Diarrhea refers to loose, watery stool and frequent, urgent bowel movements. Diarrhea is usually a nonthreatening, common condition that may be accompanied by stomach cramping, abdominal pain, or bloating. Diarrhea will usually resolve itself within a few days, sometimes with the help of over-the-counter medication.
The average adult and child will experience an occasional episode of diarrhea, typically caused by:
- an intestinal virus (like the flu)
- bacteria (like salmonella)
- a parasite
Chronic or regularly occurring diarrhea can be an indication of a more serious digestive condition (like malabsorption or Crohn’s disease) or food intolerance (like celiac disease or lactose intolerance). It can also be a reaction to certain medications, such as chemotherapy or antibiotics.
When you have diarrhea, your body immediately disposes of foods and liquids instead of absorbing them. This can cause dehydration, so it is important to replenish your body with not only water but also nutrients. Fruit juice, sports drinks, and coconut water are all good sources of electrolytes.
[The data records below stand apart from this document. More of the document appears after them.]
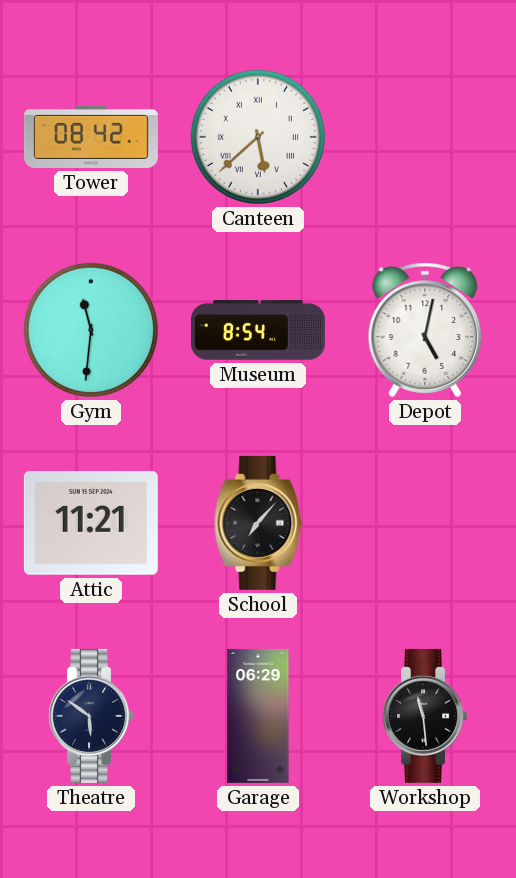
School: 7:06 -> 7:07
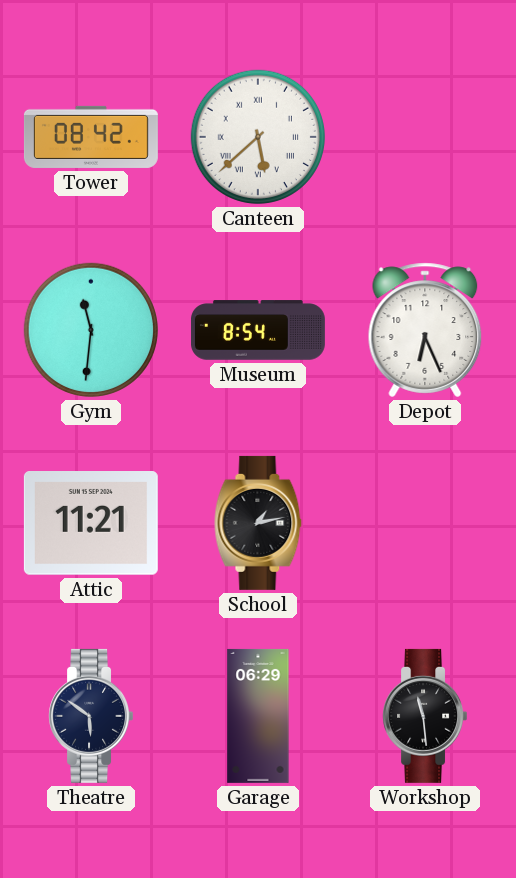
Depot: 5:02 -> 6:26
School: 7:07 -> 1:13
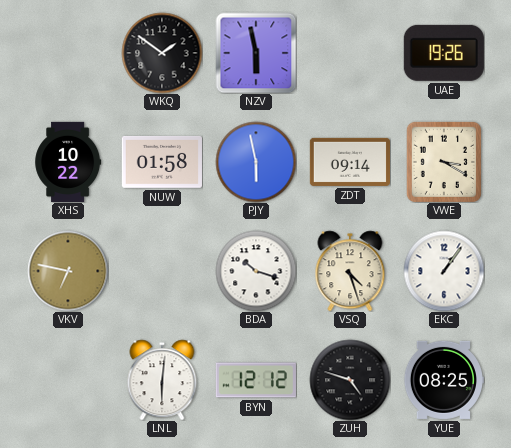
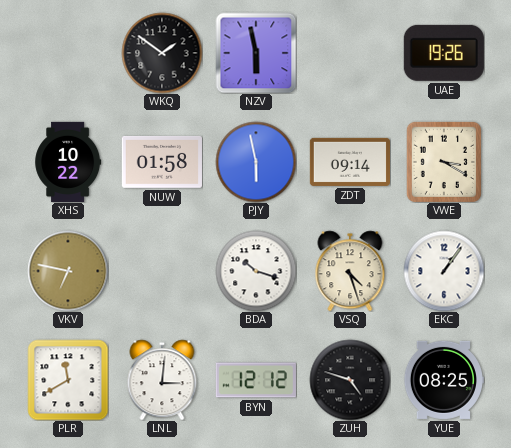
PLR: none -> 11:40
LNL: 6:01 -> 3:01
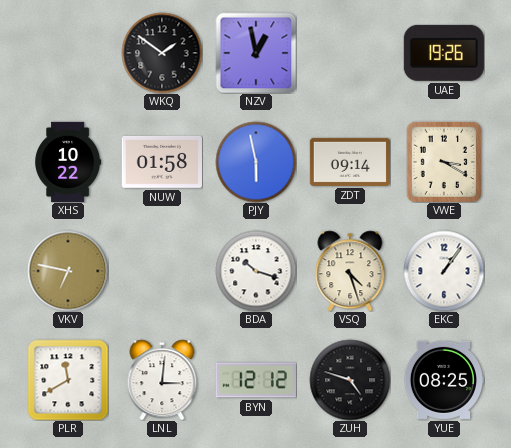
NZV: 5:58 -> 12:58
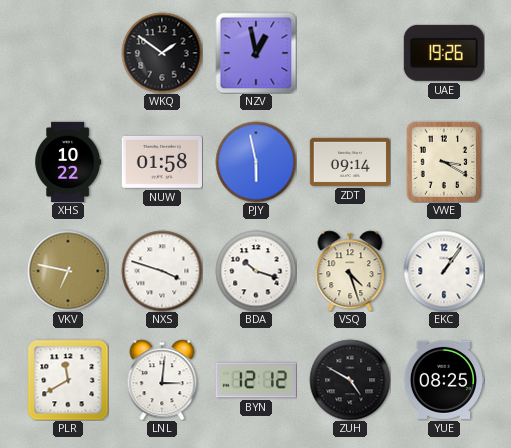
NXS: none -> 3:48
ZUH: 4:48 -> 4:50
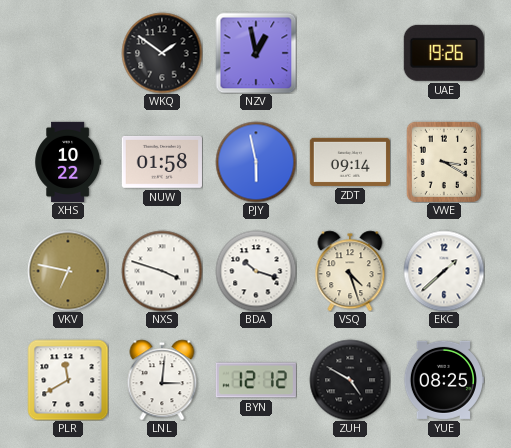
EKC: 1:06 -> 1:38
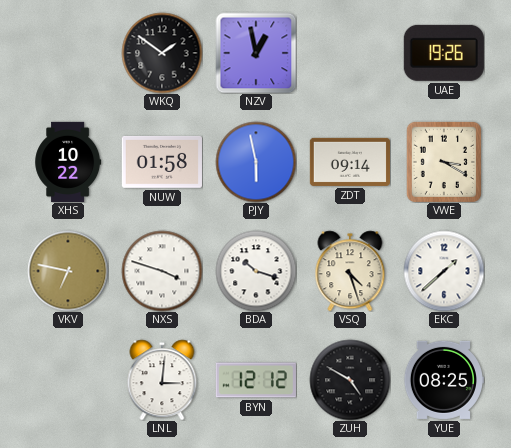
PLR: 11:40 -> none
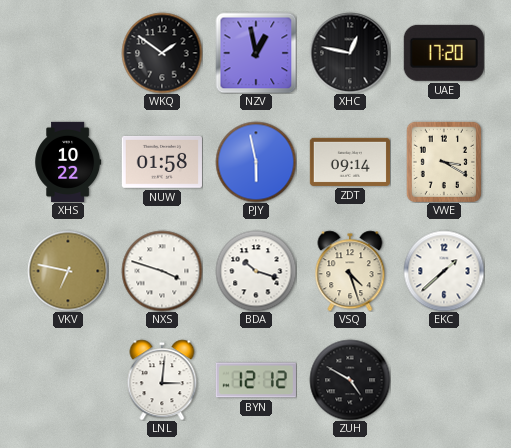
XHC: none -> 12:47
UAE: 19:26 -> 17:20
YUE: 08:25 -> none
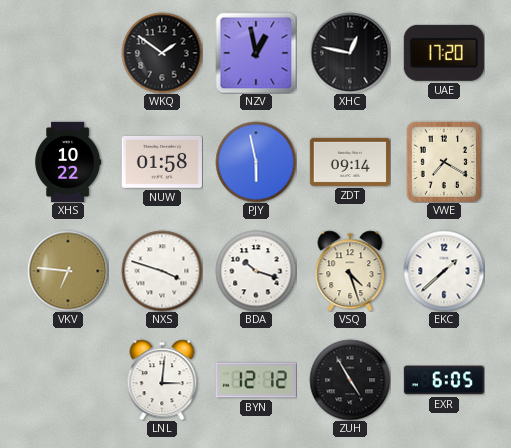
VWE: 3:20 -> 7:20
VKV: 6:47 -> 6:46
ZUH: 4:50 -> 4:55
EXR: none -> 6:05
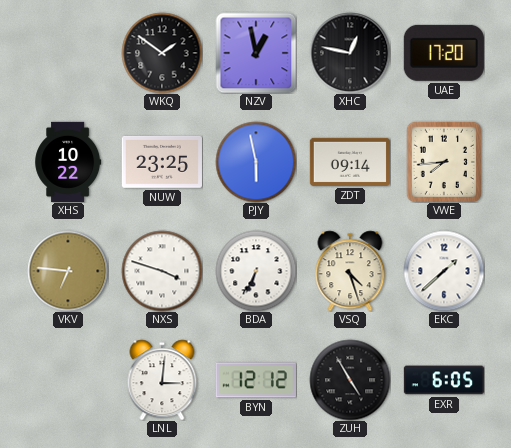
NUW: 01:58 -> 23:25
VWE: 7:20 -> 7:44
BDA: 10:18 -> 6:34
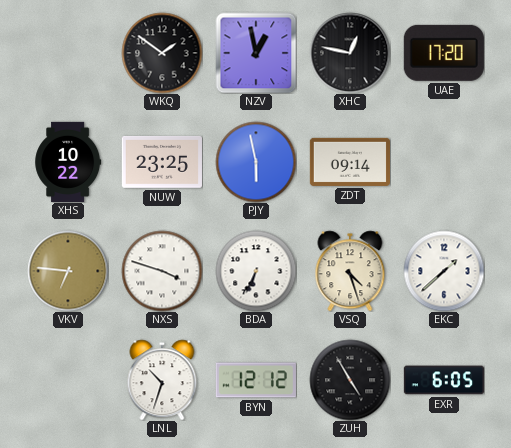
VWE: 7:44 -> none
LNL: 3:01 -> 10:33
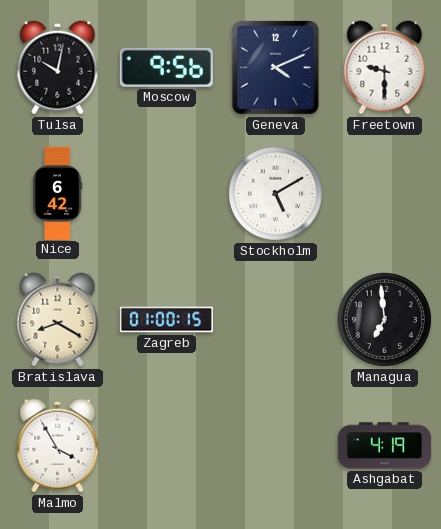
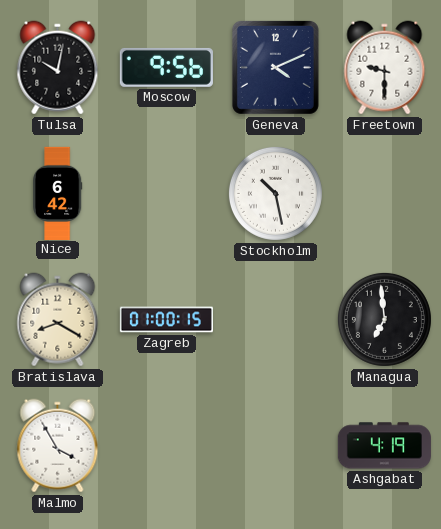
Stockholm: 5:10 -> 10:28
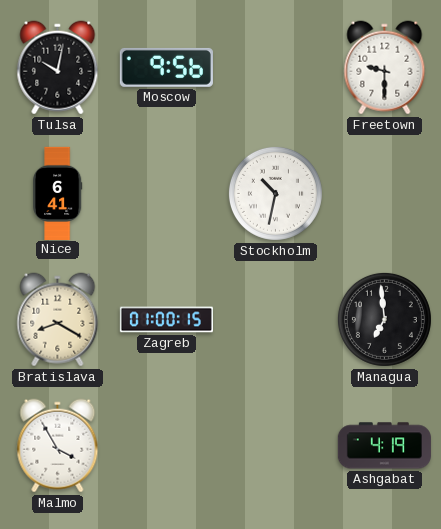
Geneva: 4:11 -> none
Nice: 6:42 -> 6:41
Stockholm: 10:28 -> 10:32
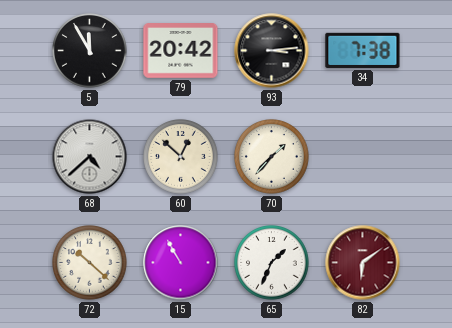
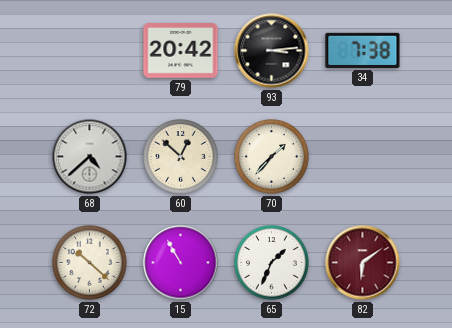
5: 11:55 -> none
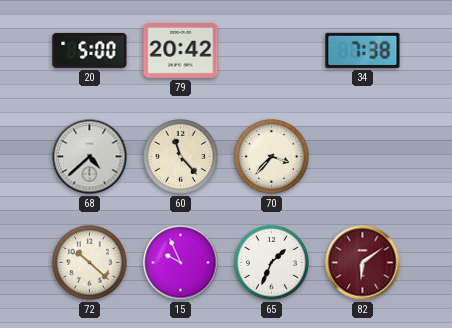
20: none -> 5:00
93: 3:14 -> none
60: 12:52 -> 11:23
70: 1:37 -> 3:37
15: 10:55 -> 9:56
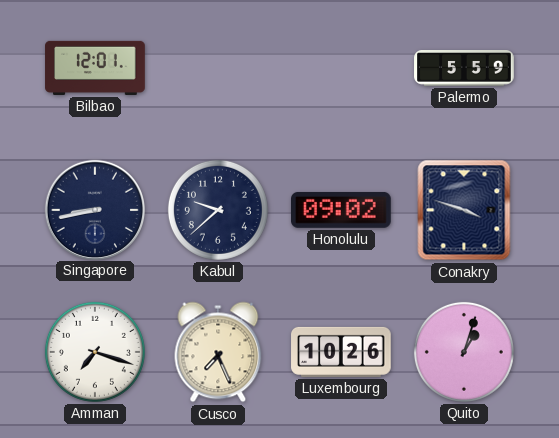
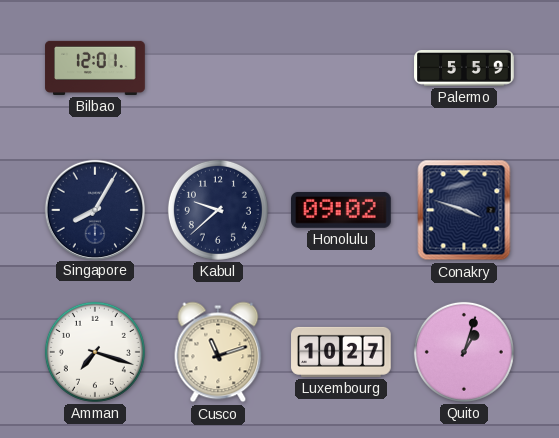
Singapore: 8:43 -> 8:05
Cusco: 7:26 -> 11:12
Luxembourg: 10:26 -> 10:27
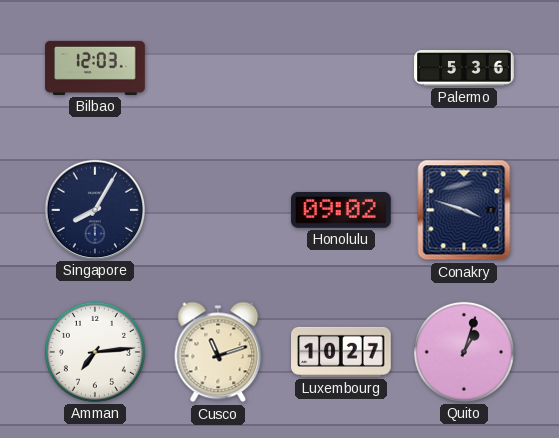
Bilbao: 12:01 -> 12:03
Palermo: 5:59 -> 5:36
Kabul: 9:38 -> none
Amman: 7:18 -> 7:14
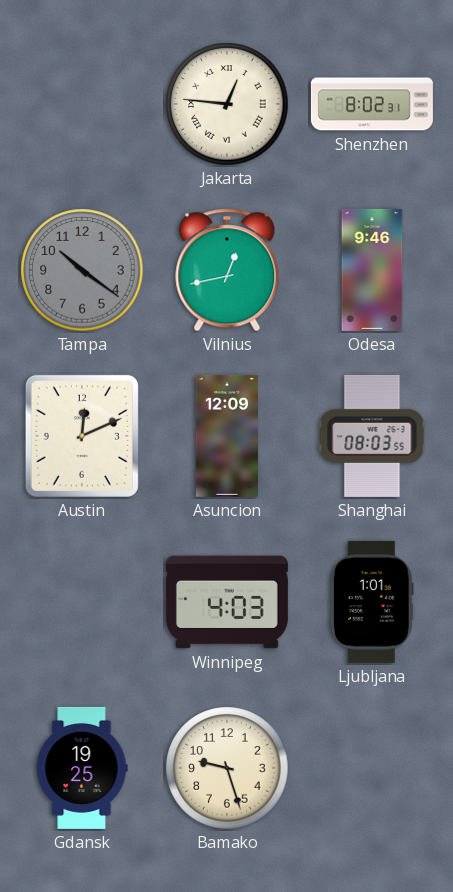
It is especially important that babies and children with diarrhea get plenty of fluids, because they tend to dehydrate more quickly than adults.
Stay away from caffeine, alcohol, and spicy foods, which can exacerbate diarrhea. Instead, stick to a bland diet of broth, boiled vegetables, rice, and crackers until symptoms disappear. If symptoms last longer than a few days, see your doctor to explore the cause of your diarrhea. If bacteria or a parasite is the cause, antibiotics might be prescribed. If malabsorption is the cause, enzymes can be prescribed to improve absorption.